_Tugas Anda_
Tolong kembalikan semua baris teks dari setiap entri di bawah ini tanpa mengubah satu huruf pun. Jangan sertakan gambarnya dalam jawaban.

_Data Tugas_
= = = = =
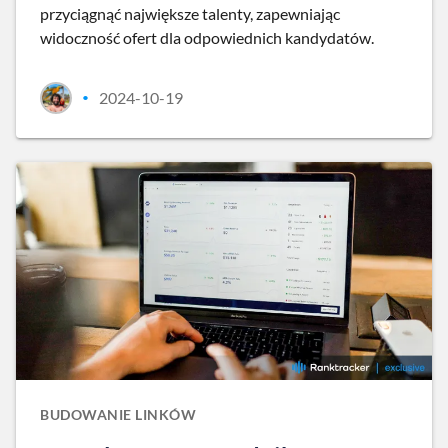
przyciągnąć największe talenty, zapewniając
widoczność ofert dla odpowiednich kandydatów.
2024-10-19
•
BUDOWANIE LINKÓW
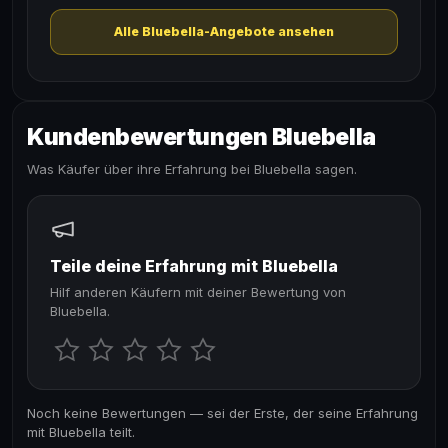
Alle Bluebella-Angebote ansehen
Kundenbewertungen Bluebella
Was Käufer über ihre Erfahrung bei Bluebella sagen.
Teile deine Erfahrung mit Bluebella
Hilf anderen Käufern mit deiner Bewertung von
Bluebella.
Noch keine Bewertungen — sei der Erste, der seine Erfahrung
mit Bluebella teilt.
= = = = =
_Hasil Latihan_
przyciągnąć największe talenty, zapewniając
widoczność ofert dla odpowiednich kandydatów.
2024-10-19
•
BUDOWANIE LINKÓW
Alle Bluebella-Angebote ansehen
Kundenbewertungen Bluebella
Was Käufer über ihre Erfahrung bei Bluebella sagen.
Teile deine Erfahrung mit Bluebella
Hilf anderen Käufern mit deiner Bewertung von
Bluebella.
Noch keine Bewertungen — sei der Erste, der seine Erfahrung
mit Bluebella teilt.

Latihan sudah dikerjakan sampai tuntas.